Paulo, attonito e mal podendo crêr no que ouvia, encarava ora o padre Filippe, ora madre Paula, sem poder articular uma palavra.
— Oitocentos contos! — balbuciou por fim. — E d'onde vem tanto dinheiro?
— De teus paes — respondeu madre Paula.
— Meus paes! E quem eram elles? — perguntou o mancebo, na esperança de que, emfim, o segredo do seu nascimento lhe iria ser revelado.
— Nunca o saberás. Essa fortuna que elles te legaram não traz nome. Designa-lhe tu, meu filho, um bom destino e uma applicação nobre e justa.
Quando o mancebo retirou, louco de alegria a communicar a boa nova a Beatriz, padre Filippe, voltando-se para madre Paula, exclamou:
— Como Deus é misericordioso e é justo! Esta fortuna, accumulada á custa de crimes nas mãos do padre Anselmo, vae agora, nas mãos d'este rapaz que é seu filho, ter um destino bem mais nobre e mais digno.
— Que o altruismo do filho possa ao menos redimir as torpezas e os crimes do pae! — replicou madre Paula.
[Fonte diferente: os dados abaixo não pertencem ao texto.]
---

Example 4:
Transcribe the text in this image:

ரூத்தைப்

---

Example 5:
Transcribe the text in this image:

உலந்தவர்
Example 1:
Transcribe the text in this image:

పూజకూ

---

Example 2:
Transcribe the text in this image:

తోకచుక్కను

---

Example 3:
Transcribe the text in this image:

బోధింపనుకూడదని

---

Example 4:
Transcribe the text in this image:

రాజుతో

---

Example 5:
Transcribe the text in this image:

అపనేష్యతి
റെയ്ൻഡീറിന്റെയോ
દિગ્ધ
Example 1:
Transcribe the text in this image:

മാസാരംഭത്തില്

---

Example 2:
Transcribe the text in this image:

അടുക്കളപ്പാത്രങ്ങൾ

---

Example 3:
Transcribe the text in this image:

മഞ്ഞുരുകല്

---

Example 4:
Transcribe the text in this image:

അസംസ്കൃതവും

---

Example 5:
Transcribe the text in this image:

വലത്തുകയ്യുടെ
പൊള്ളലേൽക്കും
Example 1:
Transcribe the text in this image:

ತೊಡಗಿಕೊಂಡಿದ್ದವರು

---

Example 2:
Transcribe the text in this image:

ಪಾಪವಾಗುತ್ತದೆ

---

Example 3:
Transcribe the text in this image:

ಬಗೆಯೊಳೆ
No dia em que Paulo de Noronha se unia a Beatriz, a contento do sr. Custodio de Jesus, seu pretenso progenitor, recebeu madre Paula a noticia de que Julio de Montarroyo se havia suicidado sobre a sepultura da Irmã Dorothea, legando uma parte dos seus haveres ao mestre Tomba e a parte restante a D. Aurelia para obras de caridade.
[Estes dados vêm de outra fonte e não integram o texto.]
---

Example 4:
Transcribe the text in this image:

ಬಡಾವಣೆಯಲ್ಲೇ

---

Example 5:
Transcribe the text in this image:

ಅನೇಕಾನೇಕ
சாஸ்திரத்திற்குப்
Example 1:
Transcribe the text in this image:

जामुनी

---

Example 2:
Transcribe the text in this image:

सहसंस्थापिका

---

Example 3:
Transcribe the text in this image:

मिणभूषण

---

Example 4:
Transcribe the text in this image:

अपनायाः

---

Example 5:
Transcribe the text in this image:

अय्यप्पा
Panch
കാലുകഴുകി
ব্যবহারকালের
E como os acontecimentos notaveis nunca veem isolados, o procurador Belchior leu tambem n'esse dia, nas gazetas, a noticia de que Leonor, que tanto se salientára no tragico suicidio de Eugenio de Mello, partira para Lisboa em companhia de João Lazaro.
Do homem dos oculos verdes, o Mestre fundador da Mão Negra, nunca mais Jorge, o amigo de Paulo, ouviu fallar, substituindo-o porisso na direcção da famosa sociedade secreta, que é hoje a mais florescente e poderosa de todas as suas irmãs.